Tiger Woods didn’t accomplish it. Neither did Phil Mickelson.
David Oraee of Greeley did.
American Junior Golf Association tournaments have been around since 1978, and though Woods and Mickelson were once AJGA regulars, neither holds the record for most dominating performance in the history of the circuit.
That honor belongs to Oraee, who last week won the AJGA’s Junior All-Star at Aspen tournament by 18 strokes. Never before in the 31-year history of AJGA events had a player captured the boys title in a tournament by that large a margin. In fact, Oraee broke the previous record — set by Richard Lee in a 2004 event in Las Cruces, N.M. — by three shots.
And, mind you, the AJGA now conducts more than 80 tournaments per year nationwide.
“It meant a lot to me,” Oraee said in a phone interview Sunday from Lubbock, Texas, where he’ll compete in another AJGA event this week. “A lot of good pros (once played) the AJGA.”
To put Oraee’s feat at Aspen Golf Club into perspective, the biggest AJGA margin of victory for Mickelson, who won a record 12 AJGA tournaments, was nine shots. The largest other than Oraee’s on the 2009 AJGA circuit (30 individual events have been held so far) has been six strokes.
The juniors in the field with Oraee in Aspen must have felt like the also-rans who watched Woods win the 2000 U.S. Open by 15 shots or the 1997 Masters by 12.
“I just tried to win by as much as I could,” said Oraee, a junior-to-be at Greeley West High School. “Everything was going pretty well. I hit every green (in regulation) the first day and all but two the second day. And I was making a lot of putts. The course (6,706 yards) was set up the way I like to play. I had a lot of wedges into greens.”
Apparently, that’s how a person shoots 66-64-70 for a 54-hole total of 16-under-par 200. That ranks as one of the top 10 three-round totals in AJGA history, relative to par. For comparison’s sake, last year’s winner in the Junior All-Star at Aspen shot 216, while Oraee came in at 229, good for eighth place.
The Junior All-Star at Aspen is limited to players 12-15 years old. It likely will be the last 12-15 event Oraee competes in as he turns 16 next month. But he plans to play in several more 18-and-under AJGA tournaments this summer. He recently placed 12th in such an AJGA event at The Club at Flying Horse in Colorado Springs.
Suffice it to say that Oraee’s abilities belie his age. He’s shot 61 from the tips during a casual round at Green Valley Ranch, home of the HealthOne Colorado Open. But the 64 Oraee posted the second day in Aspen was the lowest competitive round of his life.
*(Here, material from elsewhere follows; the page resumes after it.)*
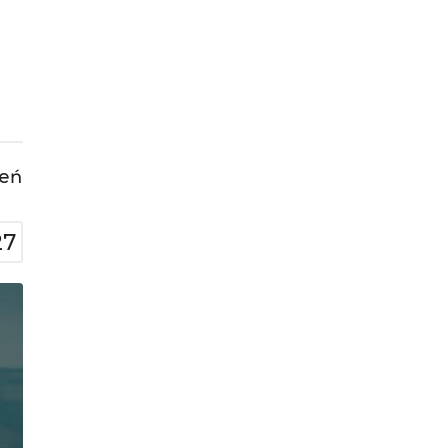
leń
27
Oraee, who plays out of Greeley Country Club, took a 13-shot lead into the final round and ended up winning by 18 over Myles Miller of Wellington, Kan. Oraee didn’t know until he completed the tournament that the winning margin was an AJGA record. Now he calls what he did in Aspen the biggest accomplishment of his young career. But the summer season has barely begun.
“I”˜m just going to play the best I can and try to get a couple more wins,” he said. “I just want to keep it going.”
Oraee has played in a couple of Colorado Junior Golf Association events this spring, but he’s also sprinkled in a healthy mix of national AJGA tournaments to his schedule this year.
“The competition is good; it makes you play your best at all times,” said Oraee, a seventh-place finisher in each of his first two state high school tournaments. “And it’s a little more prestigious.”